« Qui est-ce qui pleure ou rit devant une peinture ? »
João Brites

O Bando, comme son nom l’indique, est un collectif de création né en 1974, l’année de la Révolution des Œillets. Cette bande est constituée d’un nombre variable d’intervenants (entre neuf et vingt) qui se partagent les différentes tâches de fonctionnement du groupe : recherche documentaire, choix dramaturgiques et esthétiques, tâches techniques et administratives. Après plus de trente spectacles présentés dans le pays (des régions les plus peuplées aux plus petites agglomérations rurales) et à l’étranger, le groupe dirigé par le peintre et sculpteur João Brites occupe une place à part dans le panorama du théâtre portugais contemporain.
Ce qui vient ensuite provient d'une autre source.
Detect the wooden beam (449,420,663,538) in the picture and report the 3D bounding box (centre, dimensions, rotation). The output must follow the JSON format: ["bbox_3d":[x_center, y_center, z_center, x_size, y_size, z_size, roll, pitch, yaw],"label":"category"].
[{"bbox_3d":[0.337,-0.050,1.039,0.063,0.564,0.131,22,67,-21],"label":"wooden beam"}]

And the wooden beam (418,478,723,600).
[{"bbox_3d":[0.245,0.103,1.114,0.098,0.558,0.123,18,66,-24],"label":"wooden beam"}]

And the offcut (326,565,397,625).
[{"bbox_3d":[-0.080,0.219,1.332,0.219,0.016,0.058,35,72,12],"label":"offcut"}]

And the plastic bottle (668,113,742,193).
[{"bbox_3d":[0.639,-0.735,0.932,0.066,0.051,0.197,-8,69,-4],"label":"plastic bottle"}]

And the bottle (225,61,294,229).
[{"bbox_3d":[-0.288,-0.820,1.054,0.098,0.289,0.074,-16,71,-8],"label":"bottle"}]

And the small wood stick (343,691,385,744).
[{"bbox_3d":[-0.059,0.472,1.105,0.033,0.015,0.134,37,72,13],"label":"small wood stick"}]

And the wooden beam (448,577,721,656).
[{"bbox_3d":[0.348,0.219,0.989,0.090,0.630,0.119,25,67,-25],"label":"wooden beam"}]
Essentiellement caractérisée par une volonté de recherche esthétique qui puise dans le patrimoine ethno-culturel (mise à jour de légendes ancestrales, utilisation d’instruments traditionnels), la démarche d’O Bando renvoie aussi bien à un imaginaire aux racines populaires qu’à un univers pictural d’origine expressionniste et surréaliste, au théâtre épique ou aux langages issus du théâtre panique. O Bando s’est dessiné un parcoutfs qui accompagne sans aucune concession à la facilité l’évolution socio-historique de notre pays. Après une phase optimiste et naïve, tournée vers l’intervention sociale immédiate et qui a donné naissance à des spectacles d’animation, les créations des dernières années (surtout à partir de la moitié des années 80) font montre d’options à teneur esthétique plus radicale sans qu’on ait pour autant délaissé les traits dominants d’un théâtre que l’on veut populaire, communautaire, dont la dimension est en même temps profondément portugaise et ouverte à la communication universelle.

Cette ligne de conduite souvent définie comme appartenant à une filiation épique s’est traduite par un travail de constante remise en cause et de préoccupation formelle _qui, dans la phase actuelle du groupe, se manifeste par une expérimentation radicale des limites de la narration scénique ainsi que des possibilités d’abstraction des différents systèmes théâtraux. C’est dans ce sens que João Brites et ses collaborateurs, après une phase qui a privilégié la création collective, se sont tournés de préférence vers l’adaptation et le collage de textes narratifs d’auteurs anciens ou contemporains. C’est le cas de BICHOS (Bêtes), un recueil de contes allégoriques (1940) de Miguel Torga, poète et écrivain portugais édité plusieurs fois en langue française. Le spectacle s’inscrit dans une tentative d’articulation de la recherche sur les formes et les images (point de départ des improvisations) avec la création d’une dramaturgie particulière, non conventionnelle, permettant d’amener la manière de raconter à une quasi-hystérie qui transforme le texte initial en un matériau théâtral manipulable.